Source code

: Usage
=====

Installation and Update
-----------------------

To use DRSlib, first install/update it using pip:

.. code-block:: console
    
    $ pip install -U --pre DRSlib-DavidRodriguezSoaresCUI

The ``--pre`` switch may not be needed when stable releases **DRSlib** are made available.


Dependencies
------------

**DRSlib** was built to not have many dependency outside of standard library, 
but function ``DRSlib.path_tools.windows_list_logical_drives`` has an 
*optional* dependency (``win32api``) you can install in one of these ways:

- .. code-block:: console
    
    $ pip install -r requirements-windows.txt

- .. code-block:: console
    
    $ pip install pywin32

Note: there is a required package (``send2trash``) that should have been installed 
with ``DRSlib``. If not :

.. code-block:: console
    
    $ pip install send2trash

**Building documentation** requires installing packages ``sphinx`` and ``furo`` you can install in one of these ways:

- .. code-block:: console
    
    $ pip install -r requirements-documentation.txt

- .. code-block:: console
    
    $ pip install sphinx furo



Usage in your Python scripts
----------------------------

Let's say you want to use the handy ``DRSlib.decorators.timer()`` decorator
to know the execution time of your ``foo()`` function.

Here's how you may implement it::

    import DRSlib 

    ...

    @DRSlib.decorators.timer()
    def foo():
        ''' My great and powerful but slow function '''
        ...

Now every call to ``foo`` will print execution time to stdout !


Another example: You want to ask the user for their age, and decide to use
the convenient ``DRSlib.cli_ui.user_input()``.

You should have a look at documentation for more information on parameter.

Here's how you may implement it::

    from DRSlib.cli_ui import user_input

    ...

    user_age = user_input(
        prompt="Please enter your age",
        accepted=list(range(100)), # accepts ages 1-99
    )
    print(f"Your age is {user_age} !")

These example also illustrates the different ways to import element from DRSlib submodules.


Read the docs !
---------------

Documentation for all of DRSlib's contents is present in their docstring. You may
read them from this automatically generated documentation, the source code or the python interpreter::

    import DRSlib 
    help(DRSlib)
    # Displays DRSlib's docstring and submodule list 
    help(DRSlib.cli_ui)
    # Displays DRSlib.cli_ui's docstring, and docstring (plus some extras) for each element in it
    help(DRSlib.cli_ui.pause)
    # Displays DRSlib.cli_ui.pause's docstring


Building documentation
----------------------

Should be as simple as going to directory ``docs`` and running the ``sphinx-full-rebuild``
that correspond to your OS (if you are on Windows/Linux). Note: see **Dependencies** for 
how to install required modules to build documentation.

§ **INSTRUCTION**:
The required output is every line above that contains the string "element".

§ **TASK RESULT**:
These example also illustrates the different ways to import element from DRSlib submodules.
    # Displays DRSlib.cli_ui's docstring, and docstring (plus some extras) for each element in it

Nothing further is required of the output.